• [Records provided]
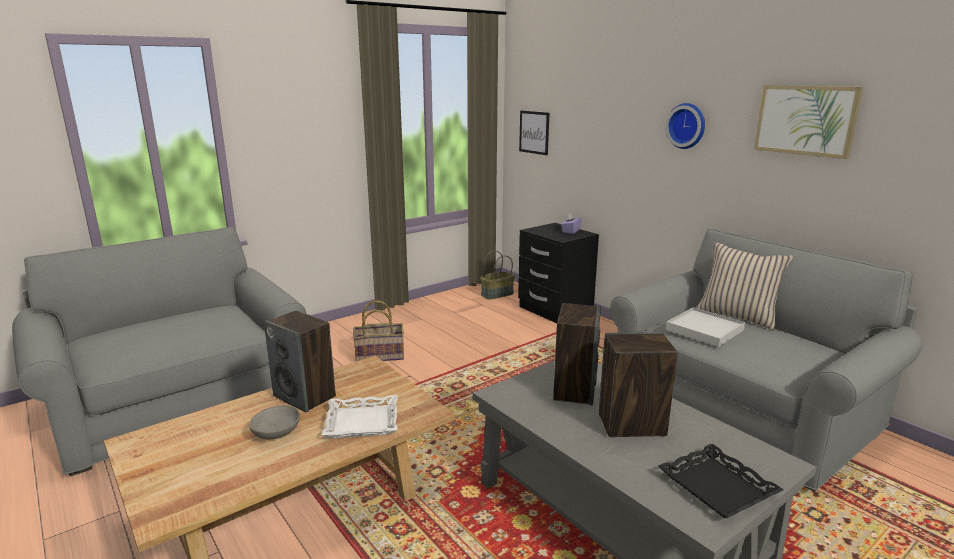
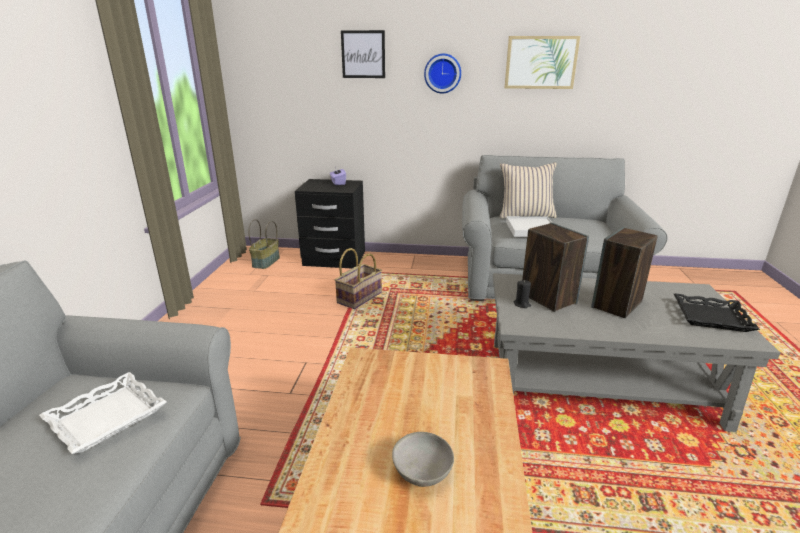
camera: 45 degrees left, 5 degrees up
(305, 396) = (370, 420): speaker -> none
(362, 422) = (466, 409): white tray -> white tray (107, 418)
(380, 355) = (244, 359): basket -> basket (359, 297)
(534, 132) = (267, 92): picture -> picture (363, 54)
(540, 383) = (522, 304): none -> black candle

• [Required work] Whenever the string "none" shows up in a line of the entries, copy that line.

• [Solution to the exercise]
(305, 396) = (370, 420): speaker -> none
(540, 383) = (522, 304): none -> black candle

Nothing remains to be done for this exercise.